The Johnson & Johnson Dynasty

Jerry Oppenheimer’s eleventh biography, Crazy Rich, chronicles five generations of the Johnson dynasty, from the three brothers who founded the world’s largest health-care business in 1888 through the subsequent members of the Lucky Sperm Club, heirs and heiresses who benefited financially from the family name while having little or nothing to do with running the company. Known as “The General,” founding brother Robert Wood Johnson Jr. ruled the roost with an iron fist until his death in 1968, and his great-grandson and namesake Robert Wood “Woody” Johnson IV is the billionaire owner of the New York Jets. Woody’s daughter, “Casey” Johnson, was a tabloid “celebutante” and friend of Paris Hilton who came to a tragic end in 2009 at the age of 31, and his once-troubled uncle is the famed sculptor, J. Seward Johnson Jr.

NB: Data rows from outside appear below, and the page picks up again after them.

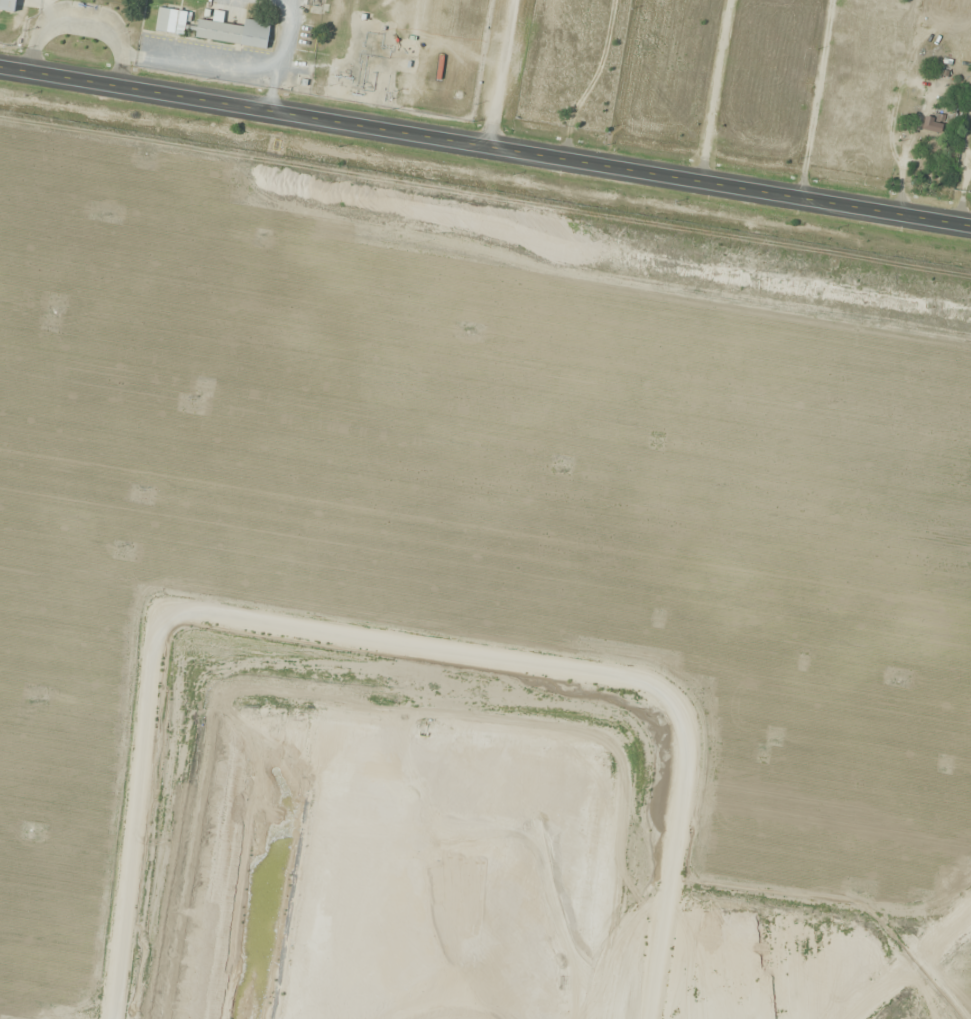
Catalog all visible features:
building: (8, 4)
building: (172, 21)
building: (235, 32)
road: (496, 73)
building: (954, 103)
road: (485, 147)
landfill: (470, 611)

Oppenheimer follows the clan of dysfunctional Band-Aid and baby-powder millionaires through the adulterous affairs, ugly divorces, drug and alcohol addictions, tragic accidents, suicide attempts, paternity disputes, will contests, and other turmoil as the family reaps the rewards of inheritance through privilege, opulence, and excess, for better and for worse.